Fos' father, a prominent Pittsburgh attorney (subsequently federal judge), died of lung cancer when Fos was only 13, after which Fos was shipped from relative to relative, school to school, until he joined us on Amherst's doorstep in the Fall of 1958, no doubt grateful at the prospect of four stable years. Amherst was very good to him, and he returned the favor, maintaining a life-long loyalty, interviewing applicants in his later years. At Amherst he flourished, was a dedicated actor for the Masquers, an enthusiastic singer for the DQ, and an ardent English major. And it was at Amherst that he met Kathy Weigel, Holyoke Class of 1962. They married a year after graduation.
After graduation, he launched a career as a reinsurance agent for Connecticut General Life Insurance Company. He and Kathy launched their parenthood as well, with the birth of Fos Jr in 1967 and Anne in 1969.

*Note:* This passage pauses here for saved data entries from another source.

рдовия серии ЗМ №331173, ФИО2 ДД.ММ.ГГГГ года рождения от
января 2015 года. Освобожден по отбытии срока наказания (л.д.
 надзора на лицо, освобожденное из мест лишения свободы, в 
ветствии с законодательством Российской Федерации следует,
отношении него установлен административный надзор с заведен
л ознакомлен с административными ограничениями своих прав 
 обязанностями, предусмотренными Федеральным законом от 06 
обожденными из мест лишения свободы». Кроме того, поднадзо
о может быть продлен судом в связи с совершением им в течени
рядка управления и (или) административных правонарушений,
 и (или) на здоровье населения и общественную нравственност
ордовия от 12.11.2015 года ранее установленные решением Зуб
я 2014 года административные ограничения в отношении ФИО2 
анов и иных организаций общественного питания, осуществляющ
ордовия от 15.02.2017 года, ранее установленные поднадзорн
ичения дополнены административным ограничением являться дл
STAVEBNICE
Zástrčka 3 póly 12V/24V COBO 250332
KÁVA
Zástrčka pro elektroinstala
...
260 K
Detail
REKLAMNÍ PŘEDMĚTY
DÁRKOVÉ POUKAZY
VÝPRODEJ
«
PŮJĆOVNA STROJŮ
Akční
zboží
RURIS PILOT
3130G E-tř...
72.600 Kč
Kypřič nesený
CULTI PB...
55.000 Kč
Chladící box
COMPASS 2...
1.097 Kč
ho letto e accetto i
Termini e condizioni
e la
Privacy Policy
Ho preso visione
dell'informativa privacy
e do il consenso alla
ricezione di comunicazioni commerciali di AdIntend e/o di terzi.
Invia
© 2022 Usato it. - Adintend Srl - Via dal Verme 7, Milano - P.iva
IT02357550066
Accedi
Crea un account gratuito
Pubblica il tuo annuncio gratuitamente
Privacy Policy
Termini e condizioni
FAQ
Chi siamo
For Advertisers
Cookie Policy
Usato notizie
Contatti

After changing companies and moving to Pittsburgh in 1970, Fos decided he wanted to change careers, and he entered Duquesne University Law School in 1974 as a night student. Following graduation in 1978, Fos left the insurance business and established a successful criminal law practice. He also dedicated countless hours in efforts to restore the grand East Liberty Presbyterian Church, which he had gone to as a boy, but which by the 1980's stood forlorn with almost no congregation in the middle of a very tough, run-down neighborhood. With his help, the church has been reborn, diverse and progressive. He established and staffed a pro bono legal clinic across the street from the church. In 1984 he became Professor of Insurance Law at Duquesne, teaching part-time until his death.
Fos Jr. and Anne delight in sharing their memories of their father with each of their children, and strive to pass along to them their grandfather’s passion for helping others and never taking one’s self too seriously.